### EXERCISE DETAILS
Which lines below contain "rotate"? Pull them out.

════

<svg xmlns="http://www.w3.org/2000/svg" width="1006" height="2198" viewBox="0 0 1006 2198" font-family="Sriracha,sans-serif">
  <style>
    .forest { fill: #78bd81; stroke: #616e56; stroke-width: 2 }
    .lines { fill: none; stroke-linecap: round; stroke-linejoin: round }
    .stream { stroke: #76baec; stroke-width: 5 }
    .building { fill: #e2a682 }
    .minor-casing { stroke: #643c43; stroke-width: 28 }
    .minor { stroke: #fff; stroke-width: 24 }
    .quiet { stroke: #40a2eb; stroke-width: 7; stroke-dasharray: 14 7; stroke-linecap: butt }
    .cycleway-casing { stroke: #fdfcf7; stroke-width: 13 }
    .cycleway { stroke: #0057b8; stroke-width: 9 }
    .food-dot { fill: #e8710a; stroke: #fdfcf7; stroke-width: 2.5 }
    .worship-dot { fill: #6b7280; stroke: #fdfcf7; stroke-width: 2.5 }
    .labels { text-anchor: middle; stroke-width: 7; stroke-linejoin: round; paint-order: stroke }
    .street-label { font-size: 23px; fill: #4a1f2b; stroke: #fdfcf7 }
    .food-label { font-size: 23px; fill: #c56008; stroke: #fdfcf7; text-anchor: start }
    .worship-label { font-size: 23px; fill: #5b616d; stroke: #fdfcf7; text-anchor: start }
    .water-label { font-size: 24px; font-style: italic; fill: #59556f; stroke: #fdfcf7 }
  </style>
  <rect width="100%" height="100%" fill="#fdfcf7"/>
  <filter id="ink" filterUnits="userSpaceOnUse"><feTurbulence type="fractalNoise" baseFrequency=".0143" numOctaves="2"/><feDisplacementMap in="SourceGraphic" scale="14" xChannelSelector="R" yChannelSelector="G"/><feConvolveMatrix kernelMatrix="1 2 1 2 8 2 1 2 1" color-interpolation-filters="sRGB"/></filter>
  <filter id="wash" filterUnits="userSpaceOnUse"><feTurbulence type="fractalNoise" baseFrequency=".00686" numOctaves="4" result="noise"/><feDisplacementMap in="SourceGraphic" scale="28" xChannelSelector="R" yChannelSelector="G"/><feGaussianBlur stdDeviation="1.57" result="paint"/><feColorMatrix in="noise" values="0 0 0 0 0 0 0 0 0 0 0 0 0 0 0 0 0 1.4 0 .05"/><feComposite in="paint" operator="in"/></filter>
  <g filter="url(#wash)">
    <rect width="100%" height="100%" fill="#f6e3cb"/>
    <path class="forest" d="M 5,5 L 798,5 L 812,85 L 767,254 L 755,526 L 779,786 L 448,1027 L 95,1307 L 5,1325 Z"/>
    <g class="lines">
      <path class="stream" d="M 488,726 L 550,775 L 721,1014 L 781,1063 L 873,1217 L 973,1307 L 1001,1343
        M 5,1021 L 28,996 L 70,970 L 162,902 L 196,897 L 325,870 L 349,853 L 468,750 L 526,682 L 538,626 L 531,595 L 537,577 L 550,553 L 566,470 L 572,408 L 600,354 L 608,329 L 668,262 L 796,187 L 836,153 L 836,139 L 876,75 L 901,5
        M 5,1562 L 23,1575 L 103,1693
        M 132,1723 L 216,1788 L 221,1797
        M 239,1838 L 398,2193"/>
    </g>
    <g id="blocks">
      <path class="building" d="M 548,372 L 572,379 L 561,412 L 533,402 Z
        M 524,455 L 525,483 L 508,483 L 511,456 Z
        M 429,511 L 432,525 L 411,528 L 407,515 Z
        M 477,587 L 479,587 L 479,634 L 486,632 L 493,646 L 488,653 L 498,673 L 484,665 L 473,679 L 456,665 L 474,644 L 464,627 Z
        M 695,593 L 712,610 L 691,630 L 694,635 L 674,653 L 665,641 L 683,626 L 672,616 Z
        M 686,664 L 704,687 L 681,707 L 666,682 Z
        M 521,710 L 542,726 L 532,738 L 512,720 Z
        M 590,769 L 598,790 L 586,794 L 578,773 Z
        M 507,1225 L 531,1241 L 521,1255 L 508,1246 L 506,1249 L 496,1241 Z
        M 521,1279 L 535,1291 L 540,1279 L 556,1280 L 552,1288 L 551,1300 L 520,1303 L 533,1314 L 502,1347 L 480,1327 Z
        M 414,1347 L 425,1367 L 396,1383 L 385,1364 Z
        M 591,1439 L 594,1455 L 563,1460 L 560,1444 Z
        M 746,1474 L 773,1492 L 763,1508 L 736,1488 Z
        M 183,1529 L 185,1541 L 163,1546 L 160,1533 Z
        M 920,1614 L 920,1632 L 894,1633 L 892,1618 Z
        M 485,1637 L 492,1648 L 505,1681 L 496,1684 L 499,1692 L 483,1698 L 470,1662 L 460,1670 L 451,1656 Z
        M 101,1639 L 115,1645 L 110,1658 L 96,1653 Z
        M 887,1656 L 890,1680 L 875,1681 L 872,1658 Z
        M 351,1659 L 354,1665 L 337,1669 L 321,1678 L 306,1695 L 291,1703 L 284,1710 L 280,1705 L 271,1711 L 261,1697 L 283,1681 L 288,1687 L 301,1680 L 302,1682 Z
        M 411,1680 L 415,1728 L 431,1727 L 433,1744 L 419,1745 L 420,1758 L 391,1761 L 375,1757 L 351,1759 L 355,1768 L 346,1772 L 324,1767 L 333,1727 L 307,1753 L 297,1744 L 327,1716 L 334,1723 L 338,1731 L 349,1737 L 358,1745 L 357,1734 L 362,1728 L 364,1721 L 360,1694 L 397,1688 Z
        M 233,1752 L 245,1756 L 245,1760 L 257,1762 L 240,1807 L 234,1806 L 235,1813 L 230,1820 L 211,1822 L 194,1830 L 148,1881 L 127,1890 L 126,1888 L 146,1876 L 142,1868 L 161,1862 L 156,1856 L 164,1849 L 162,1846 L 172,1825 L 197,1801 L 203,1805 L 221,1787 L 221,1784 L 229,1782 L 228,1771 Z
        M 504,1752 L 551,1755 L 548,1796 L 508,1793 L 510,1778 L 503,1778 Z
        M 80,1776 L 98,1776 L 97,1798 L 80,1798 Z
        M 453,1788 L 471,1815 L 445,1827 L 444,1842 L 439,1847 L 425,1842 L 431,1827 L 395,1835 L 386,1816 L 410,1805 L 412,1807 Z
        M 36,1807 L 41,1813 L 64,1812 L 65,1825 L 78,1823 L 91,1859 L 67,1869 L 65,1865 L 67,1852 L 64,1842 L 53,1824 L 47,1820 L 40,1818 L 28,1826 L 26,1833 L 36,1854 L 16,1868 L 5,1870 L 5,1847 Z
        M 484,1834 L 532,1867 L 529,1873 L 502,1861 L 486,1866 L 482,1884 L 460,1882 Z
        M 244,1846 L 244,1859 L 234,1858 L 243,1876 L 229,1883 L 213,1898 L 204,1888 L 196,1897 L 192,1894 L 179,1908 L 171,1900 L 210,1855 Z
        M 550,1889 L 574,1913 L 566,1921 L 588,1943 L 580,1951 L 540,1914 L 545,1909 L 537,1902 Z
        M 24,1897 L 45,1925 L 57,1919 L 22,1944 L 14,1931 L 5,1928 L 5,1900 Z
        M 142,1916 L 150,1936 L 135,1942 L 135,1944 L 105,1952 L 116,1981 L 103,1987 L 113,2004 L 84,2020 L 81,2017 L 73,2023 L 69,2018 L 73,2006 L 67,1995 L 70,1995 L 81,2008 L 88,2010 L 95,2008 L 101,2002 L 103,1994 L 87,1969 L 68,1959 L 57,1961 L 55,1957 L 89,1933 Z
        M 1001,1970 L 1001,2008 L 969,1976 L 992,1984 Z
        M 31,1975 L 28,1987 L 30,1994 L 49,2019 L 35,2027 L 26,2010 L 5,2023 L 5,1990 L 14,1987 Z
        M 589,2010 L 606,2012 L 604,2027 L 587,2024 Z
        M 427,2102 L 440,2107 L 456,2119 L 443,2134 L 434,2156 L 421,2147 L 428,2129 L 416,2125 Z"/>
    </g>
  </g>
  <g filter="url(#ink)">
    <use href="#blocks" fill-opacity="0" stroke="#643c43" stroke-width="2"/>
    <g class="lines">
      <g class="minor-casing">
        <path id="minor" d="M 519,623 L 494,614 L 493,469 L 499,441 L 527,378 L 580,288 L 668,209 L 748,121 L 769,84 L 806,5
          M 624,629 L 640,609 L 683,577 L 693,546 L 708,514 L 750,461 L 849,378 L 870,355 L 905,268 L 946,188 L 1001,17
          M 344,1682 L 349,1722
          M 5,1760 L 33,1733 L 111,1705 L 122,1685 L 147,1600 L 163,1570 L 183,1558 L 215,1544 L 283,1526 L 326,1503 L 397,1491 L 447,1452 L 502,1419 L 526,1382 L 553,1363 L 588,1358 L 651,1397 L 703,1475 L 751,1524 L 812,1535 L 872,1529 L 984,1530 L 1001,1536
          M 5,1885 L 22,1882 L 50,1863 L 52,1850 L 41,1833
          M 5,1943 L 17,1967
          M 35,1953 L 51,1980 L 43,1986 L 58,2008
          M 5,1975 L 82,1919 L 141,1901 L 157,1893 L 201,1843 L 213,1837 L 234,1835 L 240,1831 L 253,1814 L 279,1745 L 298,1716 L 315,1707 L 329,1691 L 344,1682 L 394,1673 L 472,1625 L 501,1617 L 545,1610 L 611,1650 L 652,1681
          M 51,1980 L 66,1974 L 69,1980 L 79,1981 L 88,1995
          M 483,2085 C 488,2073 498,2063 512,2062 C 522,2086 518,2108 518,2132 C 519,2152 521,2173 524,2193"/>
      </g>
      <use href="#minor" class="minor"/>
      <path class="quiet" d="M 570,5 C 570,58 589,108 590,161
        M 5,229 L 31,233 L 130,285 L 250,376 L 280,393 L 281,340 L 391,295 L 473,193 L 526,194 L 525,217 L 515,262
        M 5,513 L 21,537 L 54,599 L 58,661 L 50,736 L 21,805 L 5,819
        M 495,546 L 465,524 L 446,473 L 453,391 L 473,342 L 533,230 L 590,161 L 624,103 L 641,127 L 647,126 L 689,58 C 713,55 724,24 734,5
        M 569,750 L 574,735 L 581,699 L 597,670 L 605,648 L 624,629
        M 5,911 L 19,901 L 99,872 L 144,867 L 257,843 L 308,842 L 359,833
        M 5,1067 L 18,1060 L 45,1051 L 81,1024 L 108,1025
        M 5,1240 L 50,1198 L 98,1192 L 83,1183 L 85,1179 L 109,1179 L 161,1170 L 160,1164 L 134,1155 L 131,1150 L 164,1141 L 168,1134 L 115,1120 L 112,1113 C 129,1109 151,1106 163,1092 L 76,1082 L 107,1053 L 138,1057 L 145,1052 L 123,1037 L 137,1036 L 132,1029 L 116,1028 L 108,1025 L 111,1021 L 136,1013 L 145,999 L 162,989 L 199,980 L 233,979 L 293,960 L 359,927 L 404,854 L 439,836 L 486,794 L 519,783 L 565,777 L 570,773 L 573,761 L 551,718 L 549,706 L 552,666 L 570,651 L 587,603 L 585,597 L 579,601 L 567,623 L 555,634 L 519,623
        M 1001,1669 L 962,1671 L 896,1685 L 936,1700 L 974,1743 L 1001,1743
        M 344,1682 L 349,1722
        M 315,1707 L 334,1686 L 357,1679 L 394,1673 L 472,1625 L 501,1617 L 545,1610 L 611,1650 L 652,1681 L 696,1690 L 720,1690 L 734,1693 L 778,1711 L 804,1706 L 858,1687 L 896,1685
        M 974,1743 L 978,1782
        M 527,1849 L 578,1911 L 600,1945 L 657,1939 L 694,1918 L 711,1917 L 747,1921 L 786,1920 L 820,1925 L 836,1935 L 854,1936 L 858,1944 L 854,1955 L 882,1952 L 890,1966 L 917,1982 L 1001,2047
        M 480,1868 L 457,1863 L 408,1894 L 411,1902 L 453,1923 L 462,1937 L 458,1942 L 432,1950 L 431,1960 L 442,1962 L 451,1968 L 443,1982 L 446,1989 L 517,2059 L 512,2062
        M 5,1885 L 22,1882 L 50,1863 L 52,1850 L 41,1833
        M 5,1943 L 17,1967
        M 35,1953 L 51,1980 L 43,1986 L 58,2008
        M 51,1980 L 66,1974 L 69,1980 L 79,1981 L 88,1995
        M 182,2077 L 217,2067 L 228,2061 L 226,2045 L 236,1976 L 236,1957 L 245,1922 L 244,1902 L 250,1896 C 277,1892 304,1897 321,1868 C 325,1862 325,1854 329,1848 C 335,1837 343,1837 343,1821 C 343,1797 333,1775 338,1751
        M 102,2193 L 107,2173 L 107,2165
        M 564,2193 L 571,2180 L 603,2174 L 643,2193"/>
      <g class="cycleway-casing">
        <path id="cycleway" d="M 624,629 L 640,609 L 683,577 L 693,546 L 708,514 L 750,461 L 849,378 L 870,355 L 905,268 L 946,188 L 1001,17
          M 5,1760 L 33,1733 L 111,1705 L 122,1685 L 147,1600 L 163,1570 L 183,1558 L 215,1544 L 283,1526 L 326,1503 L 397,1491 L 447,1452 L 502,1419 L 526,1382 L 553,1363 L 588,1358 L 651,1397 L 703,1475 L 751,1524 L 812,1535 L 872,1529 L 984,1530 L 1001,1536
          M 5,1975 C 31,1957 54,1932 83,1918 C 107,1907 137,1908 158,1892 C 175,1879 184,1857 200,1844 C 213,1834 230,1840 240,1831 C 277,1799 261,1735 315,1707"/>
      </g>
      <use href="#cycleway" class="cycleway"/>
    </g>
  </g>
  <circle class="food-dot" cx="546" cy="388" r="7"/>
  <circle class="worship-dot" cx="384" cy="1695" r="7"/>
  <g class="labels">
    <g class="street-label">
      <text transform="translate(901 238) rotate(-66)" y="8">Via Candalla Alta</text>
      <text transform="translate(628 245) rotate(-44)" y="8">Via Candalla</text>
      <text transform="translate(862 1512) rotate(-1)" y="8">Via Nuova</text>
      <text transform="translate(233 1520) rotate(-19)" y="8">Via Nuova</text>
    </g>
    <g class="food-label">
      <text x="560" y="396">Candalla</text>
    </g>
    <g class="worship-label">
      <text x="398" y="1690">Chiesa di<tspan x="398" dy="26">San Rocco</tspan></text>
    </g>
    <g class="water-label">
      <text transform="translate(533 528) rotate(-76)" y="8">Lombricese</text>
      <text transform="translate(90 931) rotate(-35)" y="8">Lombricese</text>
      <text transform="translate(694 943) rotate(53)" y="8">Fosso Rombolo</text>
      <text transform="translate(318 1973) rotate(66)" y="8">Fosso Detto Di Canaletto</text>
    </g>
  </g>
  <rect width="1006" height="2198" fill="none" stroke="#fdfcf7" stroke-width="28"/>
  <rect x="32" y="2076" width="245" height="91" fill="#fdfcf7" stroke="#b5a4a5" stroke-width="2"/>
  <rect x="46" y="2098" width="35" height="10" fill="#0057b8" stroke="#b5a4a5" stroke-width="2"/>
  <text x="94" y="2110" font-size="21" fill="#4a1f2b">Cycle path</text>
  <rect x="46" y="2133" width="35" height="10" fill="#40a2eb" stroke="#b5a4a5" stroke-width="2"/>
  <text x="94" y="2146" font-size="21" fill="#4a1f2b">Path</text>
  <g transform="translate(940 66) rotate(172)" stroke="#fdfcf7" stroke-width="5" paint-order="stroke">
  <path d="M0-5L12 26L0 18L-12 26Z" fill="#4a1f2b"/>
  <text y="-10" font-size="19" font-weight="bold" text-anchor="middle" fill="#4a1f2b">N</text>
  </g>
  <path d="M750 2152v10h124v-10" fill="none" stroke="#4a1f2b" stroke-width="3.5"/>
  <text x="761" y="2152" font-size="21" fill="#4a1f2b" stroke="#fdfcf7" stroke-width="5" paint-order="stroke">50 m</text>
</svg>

════

### SOLUTION TO THIS PROBLEM
      <text transform="translate(901 238) rotate(-66)" y="8">Via Candalla Alta</text>
      <text transform="translate(628 245) rotate(-44)" y="8">Via Candalla</text>
      <text transform="translate(862 1512) rotate(-1)" y="8">Via Nuova</text>
      <text transform="translate(233 1520) rotate(-19)" y="8">Via Nuova</text>
      <text transform="translate(533 528) rotate(-76)" y="8">Lombricese</text>
      <text transform="translate(90 931) rotate(-35)" y="8">Lombricese</text>
      <text transform="translate(694 943) rotate(53)" y="8">Fosso Rombolo</text>
      <text transform="translate(318 1973) rotate(66)" y="8">Fosso Detto Di Canaletto</text>
  <g transform="translate(940 66) rotate(172)" stroke="#fdfcf7" stroke-width="5" paint-order="stroke">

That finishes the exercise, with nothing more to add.